For the first time in my life, I am afraid. I learn to keep my eyes averted, to walk fast, to carry mace. Only when I reach the gates of campus do I breathe easily even though I dare not look behind me. Here, on campus, the lawns are manicured. Old trees and brick buildings. Thirteen libraries. Paths zigzag around the buildings, teeming with privileged college students too young to understand how luck brought us to one place and not the other. Across the street is America’s failure. No one speaks of it, this poverty that brings crime and gangs and fear. No one wants to see it, to take responsibility for it, and so hate grows. Later, after Rodney King, the match is lit and the streets burn. Every building across from our campus will be obliterated when hate explodes.

And yet, in this new place, my new home, I find another gaggle of girlfriends. They’re not from the land of sky and river but of places I know only from the map. We bond because we’re displaced from our homes and because we’re creative with big dreams and because we’re wild and unruly and cannot be tamed. One of us is a Jersey girl that attended a Catholic school for girls and I never tire of hearing stories of the nuns and uniforms and what it was like to study without the distraction of boys. Amazed I do not know, she teaches me how to make a cross over my chest. Another is the daughter of a Marin County doctor – she has a nose ring and tells stories of her boyfriend that plays in a band. The other is a valley girl – not my valley with acres of hayfields, but the California variety where her parents are friends with famous people. Sometimes she drives us all to the beach in her convertible, our big eighties hair blowing in the wind. Often we marvel at the hue of the sky over our campus, trying to give it a name, a color, but are baffled. Other times we drink too much beer at theatre school parties.

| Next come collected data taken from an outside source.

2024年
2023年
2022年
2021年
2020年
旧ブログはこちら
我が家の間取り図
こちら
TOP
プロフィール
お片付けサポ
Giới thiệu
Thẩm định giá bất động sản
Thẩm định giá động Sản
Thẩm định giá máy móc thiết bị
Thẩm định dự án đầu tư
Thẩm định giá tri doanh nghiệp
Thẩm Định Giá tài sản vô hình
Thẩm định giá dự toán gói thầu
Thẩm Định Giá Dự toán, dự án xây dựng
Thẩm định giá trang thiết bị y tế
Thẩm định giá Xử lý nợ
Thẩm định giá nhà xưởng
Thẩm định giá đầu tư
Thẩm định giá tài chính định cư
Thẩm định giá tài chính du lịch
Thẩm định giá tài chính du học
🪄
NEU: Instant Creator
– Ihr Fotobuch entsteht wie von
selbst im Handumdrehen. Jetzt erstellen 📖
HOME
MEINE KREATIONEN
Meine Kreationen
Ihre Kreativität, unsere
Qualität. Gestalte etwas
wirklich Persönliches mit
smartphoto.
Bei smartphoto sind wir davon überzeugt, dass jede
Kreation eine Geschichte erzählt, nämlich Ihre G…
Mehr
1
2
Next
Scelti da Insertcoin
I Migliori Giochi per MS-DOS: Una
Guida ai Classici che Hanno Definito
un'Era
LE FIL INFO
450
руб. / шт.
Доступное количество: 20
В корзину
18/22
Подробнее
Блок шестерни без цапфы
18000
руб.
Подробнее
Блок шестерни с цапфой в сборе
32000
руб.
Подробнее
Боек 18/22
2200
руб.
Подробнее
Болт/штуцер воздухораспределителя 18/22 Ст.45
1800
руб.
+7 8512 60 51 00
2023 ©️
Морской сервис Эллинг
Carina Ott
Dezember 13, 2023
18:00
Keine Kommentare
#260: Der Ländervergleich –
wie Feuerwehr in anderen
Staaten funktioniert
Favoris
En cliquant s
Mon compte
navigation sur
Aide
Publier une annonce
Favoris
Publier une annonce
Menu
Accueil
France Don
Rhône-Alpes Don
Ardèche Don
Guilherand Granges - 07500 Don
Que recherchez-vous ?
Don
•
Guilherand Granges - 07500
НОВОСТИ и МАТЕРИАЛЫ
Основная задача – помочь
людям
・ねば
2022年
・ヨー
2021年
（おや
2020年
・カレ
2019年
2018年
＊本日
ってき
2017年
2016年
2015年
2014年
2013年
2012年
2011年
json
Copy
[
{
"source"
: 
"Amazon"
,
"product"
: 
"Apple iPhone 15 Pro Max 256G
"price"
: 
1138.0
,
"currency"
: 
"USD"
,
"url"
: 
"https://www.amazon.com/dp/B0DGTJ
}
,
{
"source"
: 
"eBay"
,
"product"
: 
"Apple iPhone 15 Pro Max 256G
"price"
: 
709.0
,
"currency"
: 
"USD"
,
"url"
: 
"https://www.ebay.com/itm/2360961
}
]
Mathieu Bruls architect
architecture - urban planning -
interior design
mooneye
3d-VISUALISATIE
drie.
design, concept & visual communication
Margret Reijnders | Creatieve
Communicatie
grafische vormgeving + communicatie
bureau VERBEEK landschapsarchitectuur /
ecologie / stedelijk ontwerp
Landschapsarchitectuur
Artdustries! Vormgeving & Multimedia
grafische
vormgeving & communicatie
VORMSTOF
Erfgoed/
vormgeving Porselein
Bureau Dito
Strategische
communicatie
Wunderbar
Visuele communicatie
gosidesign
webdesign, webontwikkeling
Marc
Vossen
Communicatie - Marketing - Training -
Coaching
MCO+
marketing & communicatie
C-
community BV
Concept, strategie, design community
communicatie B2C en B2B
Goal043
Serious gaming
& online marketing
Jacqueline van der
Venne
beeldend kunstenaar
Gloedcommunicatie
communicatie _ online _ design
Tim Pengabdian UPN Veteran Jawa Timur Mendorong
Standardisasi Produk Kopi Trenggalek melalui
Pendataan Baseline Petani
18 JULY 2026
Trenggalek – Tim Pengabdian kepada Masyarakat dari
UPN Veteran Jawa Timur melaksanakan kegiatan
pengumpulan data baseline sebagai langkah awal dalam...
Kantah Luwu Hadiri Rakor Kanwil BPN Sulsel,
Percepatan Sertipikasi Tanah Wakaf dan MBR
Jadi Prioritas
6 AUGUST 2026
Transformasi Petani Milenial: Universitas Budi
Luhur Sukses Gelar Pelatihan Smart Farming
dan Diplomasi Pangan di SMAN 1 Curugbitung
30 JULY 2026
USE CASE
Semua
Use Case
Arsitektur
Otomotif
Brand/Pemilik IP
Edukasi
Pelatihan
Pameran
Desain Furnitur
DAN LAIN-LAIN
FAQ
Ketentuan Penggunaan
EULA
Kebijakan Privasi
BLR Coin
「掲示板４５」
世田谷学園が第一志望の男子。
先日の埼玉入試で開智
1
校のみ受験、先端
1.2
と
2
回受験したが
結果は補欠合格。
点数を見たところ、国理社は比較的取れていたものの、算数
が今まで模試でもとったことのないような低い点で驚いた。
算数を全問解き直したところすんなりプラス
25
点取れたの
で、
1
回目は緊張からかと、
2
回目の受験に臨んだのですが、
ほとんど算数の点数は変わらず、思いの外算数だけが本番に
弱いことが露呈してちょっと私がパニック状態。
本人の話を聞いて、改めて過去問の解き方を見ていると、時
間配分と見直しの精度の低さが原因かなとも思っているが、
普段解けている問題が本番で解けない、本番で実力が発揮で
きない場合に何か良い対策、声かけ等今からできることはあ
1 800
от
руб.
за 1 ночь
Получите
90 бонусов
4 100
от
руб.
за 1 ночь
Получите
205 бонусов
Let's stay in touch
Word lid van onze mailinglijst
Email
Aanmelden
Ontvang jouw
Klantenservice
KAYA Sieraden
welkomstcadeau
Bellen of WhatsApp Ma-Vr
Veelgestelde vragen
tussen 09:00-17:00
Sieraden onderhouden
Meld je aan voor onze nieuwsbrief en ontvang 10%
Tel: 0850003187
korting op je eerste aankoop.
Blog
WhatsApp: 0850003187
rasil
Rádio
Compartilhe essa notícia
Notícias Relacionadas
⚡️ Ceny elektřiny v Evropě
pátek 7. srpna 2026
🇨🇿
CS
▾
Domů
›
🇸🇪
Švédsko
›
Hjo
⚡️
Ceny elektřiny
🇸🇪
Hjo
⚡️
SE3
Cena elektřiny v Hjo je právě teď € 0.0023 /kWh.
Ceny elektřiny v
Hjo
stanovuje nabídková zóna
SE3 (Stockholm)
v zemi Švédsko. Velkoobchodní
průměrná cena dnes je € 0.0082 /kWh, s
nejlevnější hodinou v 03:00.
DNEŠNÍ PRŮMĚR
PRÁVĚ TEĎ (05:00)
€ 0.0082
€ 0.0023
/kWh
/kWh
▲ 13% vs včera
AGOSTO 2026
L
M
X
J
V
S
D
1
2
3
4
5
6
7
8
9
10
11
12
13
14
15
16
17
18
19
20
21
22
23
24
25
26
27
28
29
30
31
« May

We share secrets we agree never to tell another soul. We perform in a play where we wear corsets. We cry over boys that do not like us. We grow up a little at a time, together. I learn that I love the smell of the ocean as much as the river. I am no longer a falling star but a wave. I’ve made a new home.

So it goes, all my life. Gaggles of wild and unruly girlfriends that make anyplace I’ve lived a home, despite the color of the sky or the weather or even my changing dreams. Home is where your people are. Home is where love lives. And each time I’ve had to venture further out into the world, seeking a new home or rebuilding the one that crumbled, as I’ve had to do recently, they remain in my wild and unruly heart no matter the miles between us. But I think, too, that my first home of earth and sky - where an entire community loved me - taught me how to love in the deep way I do. Hate is taught. And so is love. I love because I was loved. I love because I’m loved.


Tess Thompson is the bestselling author of romantic suspense, including the River Valley Collection. Her first historical fiction, Duet for Three Hands, was released in the February 2015. She grew up in a small town in southern Oregon before moving to south central Los Angeles to study theatre at the University of Southern California. Currently, she lives in a suburb of Seattle with two cats and two daughters. Visit Tess Inspiration for Ordinary Life.

2 comments:

E.C. Moore said...

Luscious prose, such an engaging post.

arleen said...

Thank you, E.C. Moore. I'm grateful to Tess Thompson for sharing her post with us and to you and others for reading!